Business Problem
- Manual Classification Bottleneck: Ledgebrook's underwriting team had to manually classify documents, leading to inefficiencies and delays.
- High Risk of Misclassification: Errors in categorization disrupted underwriting workflows and impacted decision-making.
- Lack of Centralized Tracking: There was no system in place to track document groups and their relationships, making retrieval inefficient.
- Scalability Issues: As the volume of documents increased, manual processing became a bottleneck, limiting operational scalability.
About Ledgebrook
Ledgebrook receives various submission and policy documents via email, which need to be classified as loss run or non-loss run, processed, and stored efficiently for underwriting and claims processing. goML automated the document processing workflow, eliminating manual efforts.
Solution
goML developed an automated document classification and storage system leveraging AWS cloud services:
Document Ingestion & Storage: Documents received via email were automatically stored in an AWS S3 bucket, ensuring scalability and security. The pipeline starts by ingesting files from S3.
Database Integration: Processed document details were stored in a PostgreSQL RDS database, while the documents themselves were vectorized and stored in OpenSearch.
AI-Based Classification: AWS Textract was used to extract text from the files, and AWS Bedrock was leveraged to classify documents into loss run and non-loss run categories.
Search & Retrieval: Indexed metadata in OpenSearch Serverless allowed underwriters to quickly retrieve documents based on classification.
Token-Based Document Grouping: A unique aiDocumentSessionToken was assigned to each group of related files, enabling seamless tracking.
Architecture
- API Layer
FastAPI POST endpoint (/ai/documents/) handles requests.
Generates or retrieves aiDocumentSessionToken.
Returns the aiDocumentSessionToken to the user. - Background Processing
A background task is initiated to process the documents.

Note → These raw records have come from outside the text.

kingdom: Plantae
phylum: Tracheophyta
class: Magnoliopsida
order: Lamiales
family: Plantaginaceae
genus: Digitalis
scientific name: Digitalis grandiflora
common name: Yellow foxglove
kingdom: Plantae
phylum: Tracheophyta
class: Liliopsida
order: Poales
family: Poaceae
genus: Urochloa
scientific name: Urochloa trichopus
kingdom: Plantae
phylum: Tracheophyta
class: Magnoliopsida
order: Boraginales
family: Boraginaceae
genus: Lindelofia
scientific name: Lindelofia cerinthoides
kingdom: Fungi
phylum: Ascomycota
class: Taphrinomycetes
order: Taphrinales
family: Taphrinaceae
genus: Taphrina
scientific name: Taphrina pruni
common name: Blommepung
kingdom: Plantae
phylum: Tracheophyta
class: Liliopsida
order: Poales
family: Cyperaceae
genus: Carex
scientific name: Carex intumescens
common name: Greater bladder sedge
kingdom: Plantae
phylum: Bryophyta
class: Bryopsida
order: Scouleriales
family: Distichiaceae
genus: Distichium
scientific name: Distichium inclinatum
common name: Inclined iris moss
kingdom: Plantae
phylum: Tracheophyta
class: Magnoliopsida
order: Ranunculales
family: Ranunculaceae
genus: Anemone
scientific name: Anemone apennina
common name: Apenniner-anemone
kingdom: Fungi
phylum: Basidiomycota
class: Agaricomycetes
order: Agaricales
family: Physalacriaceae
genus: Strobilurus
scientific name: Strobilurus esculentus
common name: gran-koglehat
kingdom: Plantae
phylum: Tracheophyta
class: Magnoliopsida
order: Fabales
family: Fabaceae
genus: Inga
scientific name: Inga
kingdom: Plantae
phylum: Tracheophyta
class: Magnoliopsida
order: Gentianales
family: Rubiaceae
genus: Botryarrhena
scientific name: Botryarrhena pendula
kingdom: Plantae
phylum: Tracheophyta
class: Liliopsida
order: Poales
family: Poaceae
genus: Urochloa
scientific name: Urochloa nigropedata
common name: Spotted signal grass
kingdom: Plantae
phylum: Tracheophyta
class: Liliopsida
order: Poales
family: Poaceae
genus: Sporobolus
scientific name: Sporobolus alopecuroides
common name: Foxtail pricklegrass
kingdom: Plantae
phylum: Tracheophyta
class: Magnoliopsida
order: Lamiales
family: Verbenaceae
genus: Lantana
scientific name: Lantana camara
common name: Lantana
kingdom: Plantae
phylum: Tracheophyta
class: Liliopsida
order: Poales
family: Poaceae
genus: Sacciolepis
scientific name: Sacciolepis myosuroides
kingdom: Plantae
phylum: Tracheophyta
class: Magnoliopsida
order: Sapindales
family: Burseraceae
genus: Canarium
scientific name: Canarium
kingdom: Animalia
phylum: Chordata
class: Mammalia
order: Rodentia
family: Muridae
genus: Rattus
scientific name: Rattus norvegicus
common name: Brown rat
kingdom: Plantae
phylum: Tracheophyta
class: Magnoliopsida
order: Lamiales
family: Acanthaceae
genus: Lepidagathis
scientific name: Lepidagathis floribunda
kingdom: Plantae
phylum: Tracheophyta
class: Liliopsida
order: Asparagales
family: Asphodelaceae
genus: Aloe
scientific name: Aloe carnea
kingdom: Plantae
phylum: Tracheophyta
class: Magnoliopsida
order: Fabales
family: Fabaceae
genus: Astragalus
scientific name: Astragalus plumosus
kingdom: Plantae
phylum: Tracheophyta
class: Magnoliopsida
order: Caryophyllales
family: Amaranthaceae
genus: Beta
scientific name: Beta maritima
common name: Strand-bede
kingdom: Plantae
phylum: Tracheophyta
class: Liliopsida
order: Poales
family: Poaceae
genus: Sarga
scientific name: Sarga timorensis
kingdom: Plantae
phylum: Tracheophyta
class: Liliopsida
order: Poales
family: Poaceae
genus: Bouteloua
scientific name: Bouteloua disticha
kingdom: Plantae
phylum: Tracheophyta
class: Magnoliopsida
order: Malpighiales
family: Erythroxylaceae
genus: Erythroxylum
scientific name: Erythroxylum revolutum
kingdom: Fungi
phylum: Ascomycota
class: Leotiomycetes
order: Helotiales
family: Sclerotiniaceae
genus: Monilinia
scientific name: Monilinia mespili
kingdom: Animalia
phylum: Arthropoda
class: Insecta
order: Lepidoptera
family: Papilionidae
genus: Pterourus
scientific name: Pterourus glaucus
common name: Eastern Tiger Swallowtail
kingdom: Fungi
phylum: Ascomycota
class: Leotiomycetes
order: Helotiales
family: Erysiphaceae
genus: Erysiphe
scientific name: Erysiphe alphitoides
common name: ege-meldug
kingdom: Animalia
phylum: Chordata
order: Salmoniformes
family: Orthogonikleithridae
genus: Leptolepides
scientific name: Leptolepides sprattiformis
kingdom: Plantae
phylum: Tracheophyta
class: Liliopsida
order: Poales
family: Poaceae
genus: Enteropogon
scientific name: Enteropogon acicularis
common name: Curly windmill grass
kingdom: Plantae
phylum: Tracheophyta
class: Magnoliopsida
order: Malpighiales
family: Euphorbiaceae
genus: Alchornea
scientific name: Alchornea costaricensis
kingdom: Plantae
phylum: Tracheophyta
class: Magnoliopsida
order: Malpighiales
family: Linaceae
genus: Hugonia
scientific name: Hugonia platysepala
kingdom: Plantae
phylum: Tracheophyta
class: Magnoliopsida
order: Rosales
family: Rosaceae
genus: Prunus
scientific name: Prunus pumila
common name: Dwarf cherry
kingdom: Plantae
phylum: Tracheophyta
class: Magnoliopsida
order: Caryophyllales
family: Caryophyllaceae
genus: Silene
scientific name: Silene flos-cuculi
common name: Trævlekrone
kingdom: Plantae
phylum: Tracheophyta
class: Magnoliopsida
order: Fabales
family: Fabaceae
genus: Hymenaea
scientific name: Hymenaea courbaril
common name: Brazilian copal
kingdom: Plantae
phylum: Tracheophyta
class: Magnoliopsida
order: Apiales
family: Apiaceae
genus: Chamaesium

Connects to AWS S3 bucket and PostgreSQL Aurora RDS. - Session Management
Checks if aiDocumentSessionToken exists in PostgreSQL RDS:
If Yes → Retrieves existing file information and filters out already processed files.
If No → Creates a new session record in the database. - Document Classification
Uses AWS Textract to extract text.
Uses AWS Bedrock for classification into Loss Run and Non-Loss Run categories.
Updates PostgreSQL RDS with classified files.
Indexes Non-Loss Run documents in AWS OpenSearch. - Integration with Other Services
Triggers the Loss Run Service for extracting key loss run data.
Calls the Liability Code Service to extract Class Codes, Class Code description, NAICS, NAICS description, SIC, and exposure amount.
Sends a document issues webhook if any document processing errors occur. - Storage & Retrieval
Stores documents securely in AWS S3.
Updates metadata in PostgreSQL Aurora RDS.
Enables fast retrieval and analytics through AWS OpenSearch.